Soak in ‘D’ rays
Vitamin D, like the rest is an essential vitamin, which possesses a unique quality of being fat-soluble and thus exists in the fatty tissue of our body. This vitamin is not only obtained from the consumption of certain foods that contain it, but is also produced by a hormone in one’s body when under the sun’s rays. It is therefore also called the ‘sunshine vitamin’. A study at Harvard states, “some people do not make enough vitamin D from the sun, among them, are people who have a darker skin tone, who are overweight and who are older. In addition to this, correctly applied sunscreen reduces our ability to absorb vitamin D by more than 90 percent.”
Carrying out functions such as absorption of calcium and phosphorous, it helps facilitate bone building making it absolutely essential especially for growing kids. A deficiency in this vitamin would lead to osteoporosis in adults or rickets in children. Osteoporosis is when bones loses density due to lack of minerals and are therefore prone to fractures. Even though its main function is to deliver minerals to bones, it also helps in the following spheres:
- The heart: Being a skeletal muscle, vitamin D is found as a receptor in the heart. People with low levels of the vitamin are more prone to heart attacks.

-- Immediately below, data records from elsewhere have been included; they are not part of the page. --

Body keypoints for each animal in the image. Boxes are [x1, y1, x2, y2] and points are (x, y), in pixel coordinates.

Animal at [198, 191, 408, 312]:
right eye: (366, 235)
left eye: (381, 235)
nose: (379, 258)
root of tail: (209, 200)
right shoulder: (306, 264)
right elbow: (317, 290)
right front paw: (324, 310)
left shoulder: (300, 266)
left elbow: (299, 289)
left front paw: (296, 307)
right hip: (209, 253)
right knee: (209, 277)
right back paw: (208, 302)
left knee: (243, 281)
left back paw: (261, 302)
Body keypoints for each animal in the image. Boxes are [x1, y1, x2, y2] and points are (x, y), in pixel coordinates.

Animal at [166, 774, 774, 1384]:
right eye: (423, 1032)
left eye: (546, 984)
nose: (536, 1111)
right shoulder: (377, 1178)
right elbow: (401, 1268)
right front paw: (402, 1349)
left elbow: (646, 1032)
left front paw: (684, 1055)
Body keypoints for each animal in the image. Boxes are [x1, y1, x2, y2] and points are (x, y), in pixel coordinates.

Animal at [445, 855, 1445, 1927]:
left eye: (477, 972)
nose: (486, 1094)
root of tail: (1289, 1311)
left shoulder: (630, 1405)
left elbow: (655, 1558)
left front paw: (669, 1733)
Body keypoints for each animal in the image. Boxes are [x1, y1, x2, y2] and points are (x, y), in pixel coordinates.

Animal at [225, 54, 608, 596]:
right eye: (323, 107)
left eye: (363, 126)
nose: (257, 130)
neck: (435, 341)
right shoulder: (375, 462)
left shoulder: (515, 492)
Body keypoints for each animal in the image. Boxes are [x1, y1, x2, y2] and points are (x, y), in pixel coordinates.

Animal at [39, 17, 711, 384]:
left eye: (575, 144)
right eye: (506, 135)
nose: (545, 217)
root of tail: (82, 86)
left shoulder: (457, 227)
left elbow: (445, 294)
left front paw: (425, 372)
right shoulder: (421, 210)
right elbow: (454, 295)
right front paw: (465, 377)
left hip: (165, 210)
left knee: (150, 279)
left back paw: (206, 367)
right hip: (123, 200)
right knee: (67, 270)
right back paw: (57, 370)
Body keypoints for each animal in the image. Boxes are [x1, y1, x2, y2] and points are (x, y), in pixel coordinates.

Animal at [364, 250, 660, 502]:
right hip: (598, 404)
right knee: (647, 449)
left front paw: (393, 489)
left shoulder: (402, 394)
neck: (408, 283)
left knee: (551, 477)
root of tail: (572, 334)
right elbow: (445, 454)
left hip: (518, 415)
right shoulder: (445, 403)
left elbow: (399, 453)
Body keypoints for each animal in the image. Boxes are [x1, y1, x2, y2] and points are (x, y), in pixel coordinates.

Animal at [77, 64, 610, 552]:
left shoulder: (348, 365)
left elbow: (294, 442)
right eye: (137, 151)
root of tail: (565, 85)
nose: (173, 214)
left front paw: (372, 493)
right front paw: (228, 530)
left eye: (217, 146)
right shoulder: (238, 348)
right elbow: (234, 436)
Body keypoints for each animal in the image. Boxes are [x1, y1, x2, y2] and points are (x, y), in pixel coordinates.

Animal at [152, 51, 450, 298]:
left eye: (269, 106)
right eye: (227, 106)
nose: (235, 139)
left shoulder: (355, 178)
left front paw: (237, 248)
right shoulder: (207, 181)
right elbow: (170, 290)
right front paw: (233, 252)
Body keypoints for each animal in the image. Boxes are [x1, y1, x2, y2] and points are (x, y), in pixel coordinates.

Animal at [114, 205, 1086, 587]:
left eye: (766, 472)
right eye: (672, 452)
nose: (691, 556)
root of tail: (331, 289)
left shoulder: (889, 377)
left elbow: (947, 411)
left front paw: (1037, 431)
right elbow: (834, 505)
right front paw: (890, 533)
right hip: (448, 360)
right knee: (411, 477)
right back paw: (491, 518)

- Cancer: A lot of studies that have been undertaken (some that are still being undertaken) suggest that cancer help to lower the risk of cancer, especially colon cancer.
- The immune system: Vitamin D helps to boost our immune system against illnesses such as tuberculosis and even seasonal flu.
There are about 5 forms of Vitamin D out of which D2 and D3 are most important and are taken in the form of supplements. D2 (or ergosterol) are good absorbers of harmful UV rays and therefore serve as a sunscreen to help protect these rays. It is produced in invertebrates but not in vertebrates. D3 (or cholecalciferol) is generated in the body when UV light reacts with the skin.
Vitamin D is found in a bunch of everyday foods that we should all make a point to incorporate into our daily meals. Such as:
- Fish/Oysters/Caviar: Raw fish contains higher levels of Vitamin D than cooked. Fish such as salmon, tuna and mackerel, as well as fish liver oils are good examples of the same. While oysters too are a good source of vitamin D, they have cholesterol so should be eaten in moderation.
- Soy products: Soy products such as tofu and milk are usually fortified with vitamin D.
- Dairy products: Milk products are so rich in calcium that it’s but sensible to fortify it with vitaminD.
- Eggs: Along with other vitamins and nutrients, eggs are also rich in vitamin D.
- Mushrooms: Also rich with a good content of the vitamin.